Re: I can't speak to Google and Amazon, and they aren't representative of the size of our customers anyway. We have discussed with many folks who run ops at many companies that are more on par with the size of our mid- and large-sized customers, and single global request queues are exceedingly rare.
The most common setup seems to be clusters of web backends (say, 4 clusters of 40 processes each) that each have their own request queue, but with random load balancing across those clusters. This is a reasonable happy medium between pure random and global request queue, and isn't too different from what you get running (say) 16 processes inside a 2X dyno and 8 web dynos.
It takes $179/mo (6 dynos) to handle 17 requests/second? That's insane.
There are apps on Heroku that serve 30k–50k reqs/min on 10–20 dynos, typically written in something like Scala/Akka or Node.js and serving incredibly short (~30ms) response times with very little variation. But these are unusual.
The more common case of a website, written in non-threadsafe Rails, with median response times of ~200ms but 95th percentile at 3+ seconds, would probably use those same 10 dynos to do only a few thousand requests per minute. Whether or not you use a CDN and page caching also makes a big difference (see Urban Dictionary for an example that does it well).
But it really depends. We were trying to quantify when you should be worried. If you're running a blog that serves 600 rpm / 10 reqs/sec off of two dynos, you don't need to sweat it.
Visibility is hard no matter where you run your app.
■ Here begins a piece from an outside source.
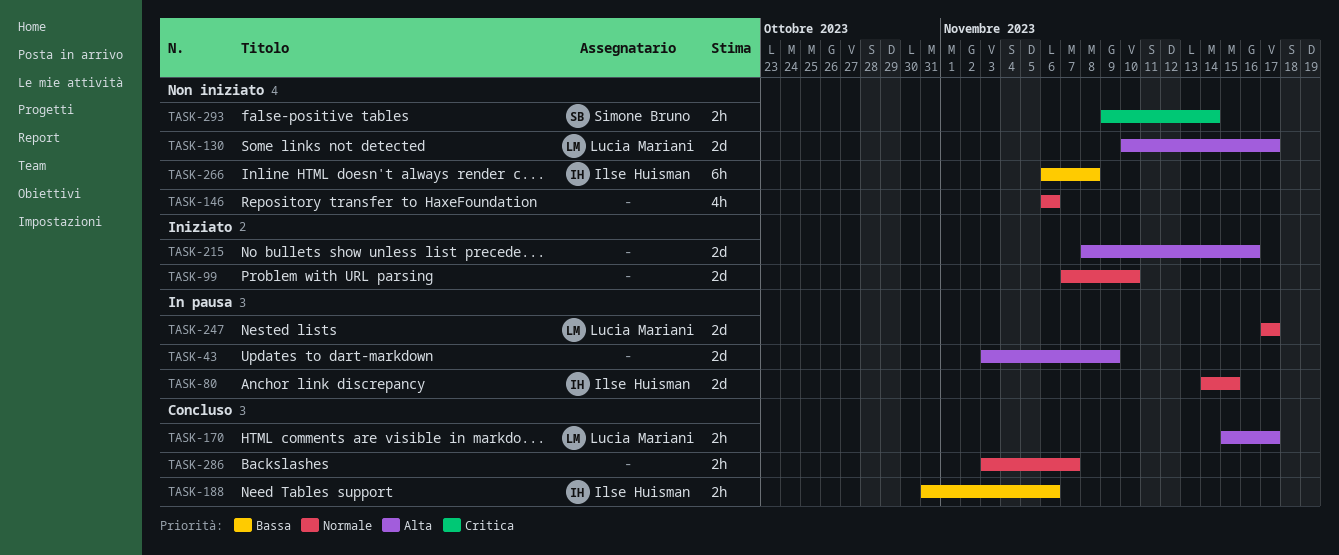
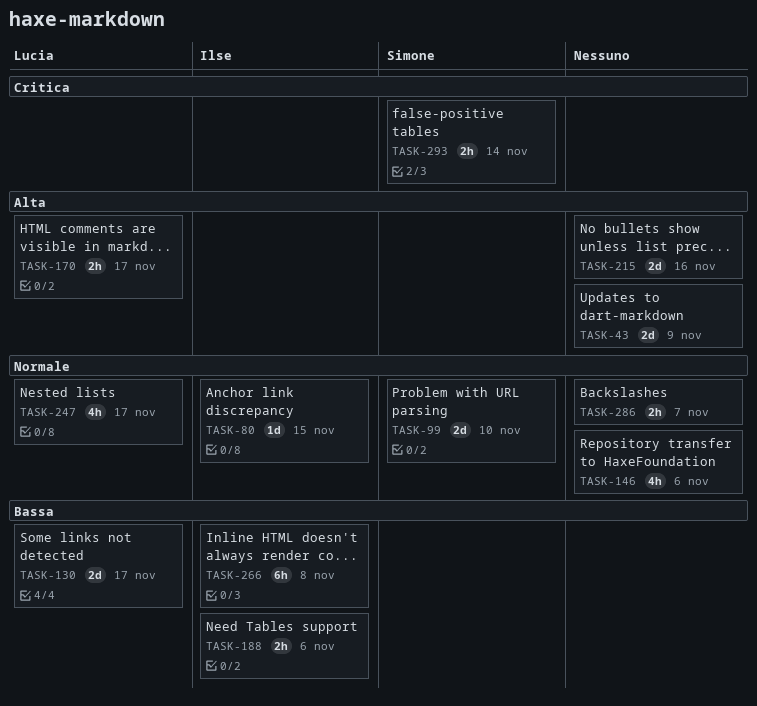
TASK-80, estimate: 2d -> 1d
TASK-99, owner: none -> Simone Bruno
TASK-130, priority: Alta -> Bassa
TASK-247, estimate: 2d -> 4h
But this is an area where Heroku can get a lot better, and we intend to.
Another key part of your statement is 'with very little variation'. The code pretty much can't be doing anything other than serving up some static content because as soon as anything that requires any sort of IO or cpu will instantly throw the system into H12 hell. Yes, a CDN will take load off your Heroku dyno's because god forbid that your dyno actually do anything itself. Except that you forget that not all apps are webapps and in my case, there is no reason to add a CDN when I'm just serving requests and responses to an iphone app.
The other part of the problem is being able to actually do something about it. I've tried anywhere between 50 and 300 dynos (yes we got that number increased). If we could just throw money at the problem that would be one thing, but nothing was able to resolve the H12's that we see and our paid support contract was no help either.
"If you're running a blog that serves 600 rpm / 10 reqs/sec off of two dynos, you don't need to sweat it."
Once again, we are back at the same conclusion... don't use Heroku if you want to run a production system.
Thanks. I admit I'm not familiar with the platform.